Hiring for next year will focus on:

  • AI, infrastructure, Reality Labs, and monetization

  • Continuing to bring more legal in house

  • Headcount is currently down 24% YoY

Unexpected bonus:

  • Foreign currency tailwind of 2% anticipated in Q4

Analyst Price Targets & Concerns

We’re back in bull territory 😀

as of Nov 9, 2023

Goldman Sachs : $384.00

  • Focusing more on performance outside the US

  • Wants to see ROI on data center architecture investments

Morgan Stanley:$375.00

  • Cautious about open source model strategy

  • Negative on continuing losses in Reality Labs

JP Morgan : $420.00

  • Stayed quiet on call, reiterating bull rating

Whats App & Business Messaging Are Coming Forward

While they don’t get reported separately, one of the key undertones of Meta’s press cycle has been the hype around business messaging. My thesis on why here:

and in case you missed the puff piece by NYT this week, also worth a read:

AI - both a tailwind and a headwind

Stock Analysts don’t know quite what to make of AI in general, let alone of Meta’s strategy in particular. That comes with some tricky implications - and the veneer is starting to crack.


  • AI is driving increased engagement and monetization

  • Mark continues to allude it will also drive ops efficiency through health tooling


  • Analysts are struggling with increased infra costs

  • That’s compounding with Reality Labs losses

For right now, Brian Nowak at Morgan Stanley is the only one leading a charge against increased data center costs - and he’s also not convinced open source isa good thing. And while Brian is a boomer - he is THE boomer whose skepticism tanked the stock last summer. I think increasing costs in Reality Labs will drive him over the edge early next year unless Meta has a rabbit to pull out of the hat that I’m not aware of.

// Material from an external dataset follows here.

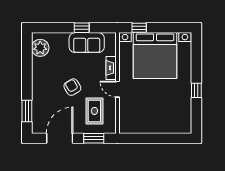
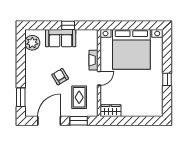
window: (139, 28) -> (118, 25), removed
sofa: (87, 43) -> (61, 38), moved
door: (117, 89) -> (99, 78), swing flipped
wardrobe: (131, 127) -> (111, 111), added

The information provided herein is for general informational purposes only and is not intended to provide tax, legal, or investment advice and should not be construed as an offer to sell, a solicitation of an offer to buy, or a recommendation of any security by That's So Meta, its employees and affiliates, or any third-party. Any expressions of opinion or assumptions are for illustrative purposes only and are subject to change without notice. Past performance is not a guarantee of future results and the opinions presented herein should not be viewed as an indicator of future performance. Investing in securities involves risk. Loss of principal is possible.Third-party data has been obtained from sources we believe to be reliable; however, its accuracy, completeness, or reliability cannot be guaranteed.